Thursday, 18 December 2014: 8:15 AM
Rémi Dupas, Agrocampus Ouest, UMR1069, Sol Agro and hydroSystem, Rennes Cedex, France; Agrocampus Ouest, UMR1069, Sol Agro and hydroSystem, F-35000 Rennes, France, Chantal Gascuel-odoux, INRA Rennes, Rennes Cedex, France, Catherine Grimaldi, INRA, UMR1069, Sol Agro and hydroSystem, F-35000 Rennes, France and Gérard Gruau, CNRS, UMR 6118, Géosciences Rennes, Rennes, France
We investigated soluble reactive phosphorus (SRP) at the outlet of a lowland agricultural catchment (Kervidy-Naizin, France) to identify the hydroclimatic controls on the seasonal and inter-annual variability in concentrations. Six years of stream data have been used, including a regular 6-daily sampling and high-frequency monitoring of 52 floods. Both on an annual basis and during flood events, distinct export dynamics for SRP and particulate phosphorus (PP) revealed that SRP transport mechanism was independent from PP (Dupas et al., submitted). During most flood events, discharge-SRP hystereses were anticlockwise, which suggests that SRP was transferred to the stream via subsurface flow. Groundwater rise in wetland soils was likely the cause of this transfer, through the hydrological connectivity it created between the stream and P-rich soil horizons. SRP concentrations were highest in the beginning of the hydrological year (period A), when the stream started to flow again after the dry summer season and water table fluctuated in the wetland domain.
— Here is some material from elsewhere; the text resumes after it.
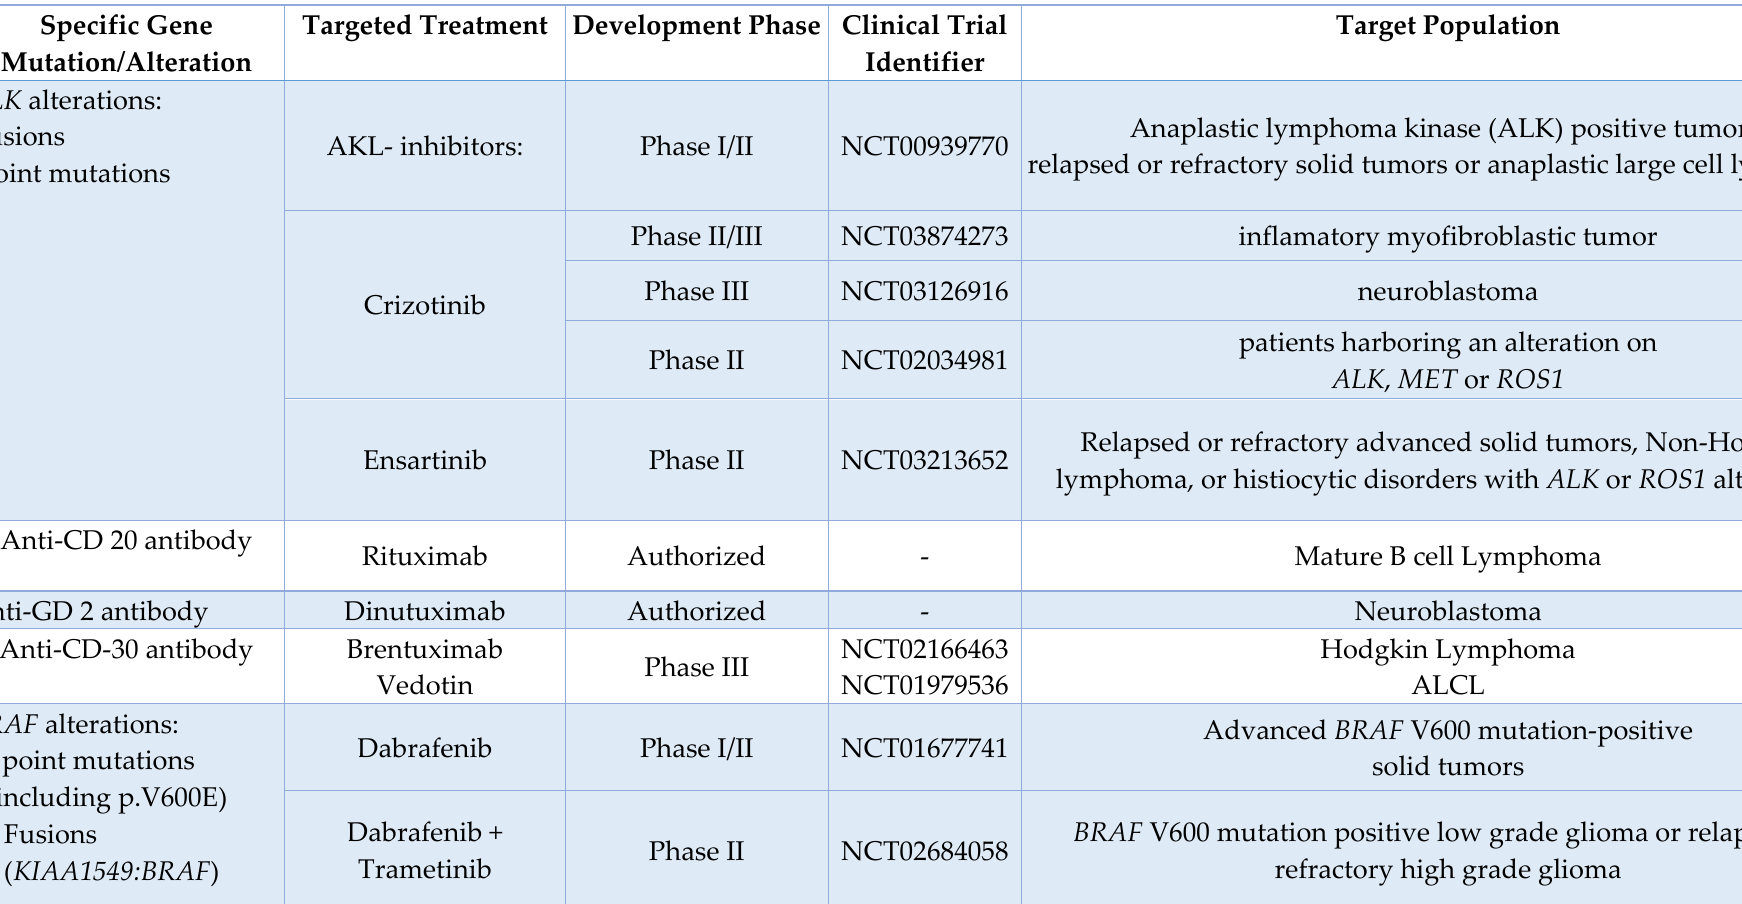
Table 10. Selected targeted treatments for pediatric solid tumours—authorized or under development.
Thus, wetland soils seemed to be a major source of SRP. Concentrations during period A were higher after a long summer period than after a short one, which suggest that a pool of labile P was constituted in soils during the dry summer period. During winter (period B), SRP concentration generally decreased compared to period A, both during floods and interflood. This could be due to depletion of a soil P pool in the wetland domain and/or dilution by deep groundwater with low P concentration from the upland domain. Concentration during period B barely decreased compared to A during wet years, probably due to increased connectivity with soils from the upland domain in wet conditions. During spring (period C), SRP concentration increased during baseflow periods. The possible mechanisms causing the release of SRP could involve reduction of Fe oxide-hydroxides in wetland soils or in-stream processes. At the same time, SRP and PP export during floods were synchronised and caused by erosion and overland flow. In-situ monitoring of soil solution and batch experiments are currently been performed to confirm hypotheses on biogeochemical mechanisms.

Dupas R et al. Distinct export dynamics for dissolved and particulate phosphorus reveal independent transport mechanisms (subm.)